Al-Husayni undoubtedly provides Israel with a counter, evidently a useful one at that, to the protest made by Palestinians that they should not be forced to pay for the crimes of the Holocaust. He seems to offer evidence of Palestinian complicity in the murder of Europe’s Jews and, as Avigdor Lieberman’s actions show, this is a point that will be hammered home again and again.

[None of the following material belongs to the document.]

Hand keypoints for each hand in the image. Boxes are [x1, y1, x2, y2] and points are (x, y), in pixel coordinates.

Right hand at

The historian
Peter Novick has pointed out that in the
Encyclopaedia of the Holocaust, the article on al-Husayni is “more than twice as long as the articles on Goebbels and Goering, longer than the articles on Himmler and Heydrich combined, longer than the article on Eichmann - of all the biographical articles, it is exceeded in length, but only slightly, by the entry for Hitler.”

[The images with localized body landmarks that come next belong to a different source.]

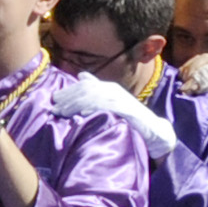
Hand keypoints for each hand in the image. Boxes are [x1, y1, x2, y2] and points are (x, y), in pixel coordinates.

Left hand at [52, 74, 179, 155]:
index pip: (85, 85)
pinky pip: (107, 108)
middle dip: (68, 98)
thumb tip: (81, 76)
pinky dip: (94, 109)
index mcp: (108, 88)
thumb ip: (97, 89)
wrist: (153, 130)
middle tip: (54, 107)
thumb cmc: (129, 117)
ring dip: (75, 105)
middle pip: (86, 91)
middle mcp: (113, 91)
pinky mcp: (126, 111)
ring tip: (62, 112)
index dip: (69, 92)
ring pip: (93, 99)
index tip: (54, 99)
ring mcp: (120, 100)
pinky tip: (82, 114)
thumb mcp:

And it continues to this day: the
Jerusalem Post quotes a remarkably frank Israeli professor – one who claims to be from the centre-Left – who told them, “It is our right to say [to the world], 'Guys, look who are the friends of those who claim right to Jerusalem. This is called guilt by association'… But if you are talking about propaganda it has to be for the masses, and not only politically correct. I want the whole world to know that they cooperated with the Nazis to kill Jews, and we need to defend ourselves not only in Jerusalem but everywhere else."

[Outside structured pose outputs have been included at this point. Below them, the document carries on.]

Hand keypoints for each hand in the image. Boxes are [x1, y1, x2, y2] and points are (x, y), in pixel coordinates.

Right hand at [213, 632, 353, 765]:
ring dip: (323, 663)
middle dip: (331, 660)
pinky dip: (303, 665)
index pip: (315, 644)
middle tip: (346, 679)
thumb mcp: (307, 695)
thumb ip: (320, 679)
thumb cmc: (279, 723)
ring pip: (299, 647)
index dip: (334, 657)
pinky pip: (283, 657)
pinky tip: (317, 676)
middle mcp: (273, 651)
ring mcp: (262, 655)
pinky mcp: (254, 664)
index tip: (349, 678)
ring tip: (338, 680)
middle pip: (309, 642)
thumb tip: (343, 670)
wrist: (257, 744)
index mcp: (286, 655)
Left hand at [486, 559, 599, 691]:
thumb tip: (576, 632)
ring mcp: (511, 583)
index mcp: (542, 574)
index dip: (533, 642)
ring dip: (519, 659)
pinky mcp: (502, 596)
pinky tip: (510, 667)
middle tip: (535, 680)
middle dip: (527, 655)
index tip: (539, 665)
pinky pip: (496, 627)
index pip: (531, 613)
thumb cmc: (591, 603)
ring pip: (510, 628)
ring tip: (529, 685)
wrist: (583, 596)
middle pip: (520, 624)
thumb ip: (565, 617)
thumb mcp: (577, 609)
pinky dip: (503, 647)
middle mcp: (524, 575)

Victor’s propaganda really does explain why al-Husayni’s shameful collaboration has been circulated worldwide whilst Bose’s own dishonourable associations are brushed aside. It’s may be a crude attempt to deny all Palestinian rights in Jerusalem by implying collective guilt for Nazi crimes, but it is effective precisely because al-Husayni was a senior cleric, a representative of Palestinian Arabs in the 1930s and 1940s, and photos are a powerful and emotionally charged weapon. Equally, whilst hindsight can be convenient for making judgements about people's actions, it's hard to accept that those who collaborated with the Nazis were ignorant about the true nature of the regime they made an alliance with. The fact is that, driven by their own priorities, they chose to ignore the truth.
Moreover if, as many nationalists decided, the ends justify the means and yet you end up powerless to control history’s narrative, then you can hardly complain if your reputation is judged by the friends that you keep. Another example - at the beginning of July another nationalist who worked with Nazi Germany, this time the IRA leader
Seán Russell, made the news in Dublin because his
statue was defaced with slogans saying “Hitler’s friend” and “nazi scum”. In common with Bose and al-Husayni, Russell is alleged to have discussed with the German Foreign Ministry the idea of raising an "Irish Brigade" from Irish prisoners of war captured fighting for the British.
Choosing allies wisely is important, but it’s a lesson that is not always learned. I’ve
written before about the dubious choice of allies made by sections of the Left who were driven by their own priorities in the anti-war movement, about the failure to provide a critique of some of the actions of these allies, about the damage caused by
the prominence of the “We Are All Hizbollah” banners on demonstrations and George Galloway’s
glorification of the leader of Hizbollah, Sheikh Sayyed Hassan Nasrallah. These things matter because of the ammunition it provides, because individual actions can be used to denigrate entire movements.
And few ever get off as lightly as Subhas Chandra Bose.